The potential expense of a re-vaccination or cyclical-vaccination programme, that we know the Government is exploring as a result of its recently published ‘roadmap’, is also yet to be accounted for.
These ‘legacy costs’ of the pandemic are not confined to health. Transport, education and services provided by local government are all facing financial pressures that may well last long beyond ‘the end’ of the pandemic.
In the face of these challenges – alongside the fiscal pressures – public services will need to be different, more efficient and more effective. Citizens won’t accept quality to fall or provision to disappear.
The state has played a bigger role in people’s lives than most would have ever imagined. Salami slicing service provision in the hope of making savings is not feasible. Instead, government must embrace the opportunity to transform public service design and delivery. If done properly, citizens will gain more, while the government will need to spend less.

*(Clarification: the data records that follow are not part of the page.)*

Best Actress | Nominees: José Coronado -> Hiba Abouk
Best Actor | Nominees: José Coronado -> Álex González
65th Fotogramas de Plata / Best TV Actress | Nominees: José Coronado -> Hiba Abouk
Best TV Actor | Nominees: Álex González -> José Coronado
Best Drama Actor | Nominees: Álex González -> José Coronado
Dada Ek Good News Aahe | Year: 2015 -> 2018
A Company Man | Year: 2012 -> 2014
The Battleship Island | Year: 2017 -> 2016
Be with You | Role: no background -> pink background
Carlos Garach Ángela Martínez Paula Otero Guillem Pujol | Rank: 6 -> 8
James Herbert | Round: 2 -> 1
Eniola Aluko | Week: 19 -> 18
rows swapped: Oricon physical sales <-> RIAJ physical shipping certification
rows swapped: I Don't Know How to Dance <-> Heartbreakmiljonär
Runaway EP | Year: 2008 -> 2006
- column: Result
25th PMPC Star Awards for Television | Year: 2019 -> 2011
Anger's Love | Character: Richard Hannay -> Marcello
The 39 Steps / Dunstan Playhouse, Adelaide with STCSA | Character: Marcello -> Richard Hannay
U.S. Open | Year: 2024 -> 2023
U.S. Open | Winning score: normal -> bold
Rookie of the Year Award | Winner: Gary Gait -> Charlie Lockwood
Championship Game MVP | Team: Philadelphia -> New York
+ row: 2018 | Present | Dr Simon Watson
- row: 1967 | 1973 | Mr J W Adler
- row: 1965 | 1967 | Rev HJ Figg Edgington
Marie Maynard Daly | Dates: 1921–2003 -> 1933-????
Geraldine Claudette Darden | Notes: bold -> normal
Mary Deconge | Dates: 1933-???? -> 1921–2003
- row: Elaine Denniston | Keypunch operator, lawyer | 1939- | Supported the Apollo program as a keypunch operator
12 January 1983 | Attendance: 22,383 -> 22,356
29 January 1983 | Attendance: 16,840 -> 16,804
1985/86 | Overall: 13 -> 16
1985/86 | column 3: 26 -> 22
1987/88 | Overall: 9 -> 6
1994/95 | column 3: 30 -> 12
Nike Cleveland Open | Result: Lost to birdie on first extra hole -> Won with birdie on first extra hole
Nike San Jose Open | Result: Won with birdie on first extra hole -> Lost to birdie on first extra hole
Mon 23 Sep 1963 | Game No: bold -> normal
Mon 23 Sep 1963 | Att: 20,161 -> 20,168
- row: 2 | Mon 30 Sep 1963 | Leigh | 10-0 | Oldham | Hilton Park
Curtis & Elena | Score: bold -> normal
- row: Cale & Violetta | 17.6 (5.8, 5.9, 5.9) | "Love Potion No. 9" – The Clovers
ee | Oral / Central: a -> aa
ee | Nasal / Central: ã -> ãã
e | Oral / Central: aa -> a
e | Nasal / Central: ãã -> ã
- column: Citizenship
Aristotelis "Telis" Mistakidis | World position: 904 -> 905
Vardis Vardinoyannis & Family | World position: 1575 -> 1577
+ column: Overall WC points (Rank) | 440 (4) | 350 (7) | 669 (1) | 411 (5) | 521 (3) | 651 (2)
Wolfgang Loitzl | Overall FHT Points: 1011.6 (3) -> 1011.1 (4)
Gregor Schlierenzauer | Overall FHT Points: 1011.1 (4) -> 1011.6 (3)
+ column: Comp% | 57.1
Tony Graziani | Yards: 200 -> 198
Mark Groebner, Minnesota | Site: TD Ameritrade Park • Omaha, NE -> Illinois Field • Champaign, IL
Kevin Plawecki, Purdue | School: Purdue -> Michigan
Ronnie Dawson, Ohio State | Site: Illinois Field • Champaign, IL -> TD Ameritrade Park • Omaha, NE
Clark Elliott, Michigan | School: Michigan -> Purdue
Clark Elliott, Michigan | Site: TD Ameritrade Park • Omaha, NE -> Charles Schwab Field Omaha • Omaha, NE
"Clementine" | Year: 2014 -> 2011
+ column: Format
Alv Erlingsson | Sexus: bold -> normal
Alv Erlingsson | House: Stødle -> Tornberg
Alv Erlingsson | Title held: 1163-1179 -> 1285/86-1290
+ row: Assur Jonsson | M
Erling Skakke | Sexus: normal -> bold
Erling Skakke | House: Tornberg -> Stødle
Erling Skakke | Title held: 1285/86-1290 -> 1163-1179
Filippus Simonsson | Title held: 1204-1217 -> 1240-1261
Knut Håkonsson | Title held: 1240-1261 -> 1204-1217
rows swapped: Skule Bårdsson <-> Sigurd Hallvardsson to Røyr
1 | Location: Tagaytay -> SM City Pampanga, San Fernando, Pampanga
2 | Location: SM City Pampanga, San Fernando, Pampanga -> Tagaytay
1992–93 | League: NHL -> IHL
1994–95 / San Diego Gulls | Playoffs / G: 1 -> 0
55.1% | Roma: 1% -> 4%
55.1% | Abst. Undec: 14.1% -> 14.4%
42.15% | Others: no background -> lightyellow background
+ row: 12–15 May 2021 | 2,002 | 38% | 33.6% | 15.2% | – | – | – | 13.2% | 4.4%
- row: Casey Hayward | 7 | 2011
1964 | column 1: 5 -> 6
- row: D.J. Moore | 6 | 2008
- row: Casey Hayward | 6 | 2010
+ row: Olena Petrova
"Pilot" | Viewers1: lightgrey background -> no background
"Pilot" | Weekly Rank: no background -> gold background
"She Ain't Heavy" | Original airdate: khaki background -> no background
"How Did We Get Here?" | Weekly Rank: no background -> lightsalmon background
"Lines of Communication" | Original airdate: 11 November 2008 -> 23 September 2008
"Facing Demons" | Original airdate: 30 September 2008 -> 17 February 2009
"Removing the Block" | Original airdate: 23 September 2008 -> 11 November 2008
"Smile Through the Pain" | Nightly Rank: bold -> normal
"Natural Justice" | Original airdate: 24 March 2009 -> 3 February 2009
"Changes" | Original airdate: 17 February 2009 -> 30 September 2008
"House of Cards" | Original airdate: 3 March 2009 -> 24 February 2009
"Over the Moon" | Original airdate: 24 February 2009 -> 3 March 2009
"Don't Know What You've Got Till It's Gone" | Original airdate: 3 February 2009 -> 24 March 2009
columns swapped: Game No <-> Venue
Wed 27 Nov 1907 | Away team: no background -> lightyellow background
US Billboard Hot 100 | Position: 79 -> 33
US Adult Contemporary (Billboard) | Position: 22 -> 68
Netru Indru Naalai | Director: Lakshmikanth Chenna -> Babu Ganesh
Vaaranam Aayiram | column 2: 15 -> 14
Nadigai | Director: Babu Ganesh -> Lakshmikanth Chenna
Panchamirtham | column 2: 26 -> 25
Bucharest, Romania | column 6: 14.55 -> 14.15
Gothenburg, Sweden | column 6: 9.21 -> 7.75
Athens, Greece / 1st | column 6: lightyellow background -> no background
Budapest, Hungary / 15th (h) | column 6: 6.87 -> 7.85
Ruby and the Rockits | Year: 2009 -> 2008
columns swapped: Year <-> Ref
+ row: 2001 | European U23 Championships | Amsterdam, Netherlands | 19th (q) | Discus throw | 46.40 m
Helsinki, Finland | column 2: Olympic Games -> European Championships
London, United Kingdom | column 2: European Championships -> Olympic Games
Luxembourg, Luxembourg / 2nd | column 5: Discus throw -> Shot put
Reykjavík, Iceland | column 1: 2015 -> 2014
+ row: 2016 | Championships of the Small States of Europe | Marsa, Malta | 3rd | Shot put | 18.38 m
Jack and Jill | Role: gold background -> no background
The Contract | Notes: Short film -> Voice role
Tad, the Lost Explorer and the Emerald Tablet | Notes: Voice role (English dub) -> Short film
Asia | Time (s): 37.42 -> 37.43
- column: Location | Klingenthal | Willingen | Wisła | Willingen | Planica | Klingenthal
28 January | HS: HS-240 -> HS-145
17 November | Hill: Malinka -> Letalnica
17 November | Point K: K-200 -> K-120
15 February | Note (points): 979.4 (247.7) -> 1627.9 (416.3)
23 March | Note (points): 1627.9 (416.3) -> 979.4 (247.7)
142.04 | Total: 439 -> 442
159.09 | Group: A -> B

Driven by a sense of partnership, alongside fair and open competition, value for money and innovation can continue to be delivered in public services. Throughout this pandemic we have seen what effective cooperation between the public sector, voluntary sector and business can lead to – from the delivery of the Nightingale hospitals, to the vaccines that are our route out of the crisis. This partnership must be carried forward as the Government and citizens face the challenges – financial and social – that existed pre-pandemic, during the crisis itself, and those the virus is creating even as it recedes.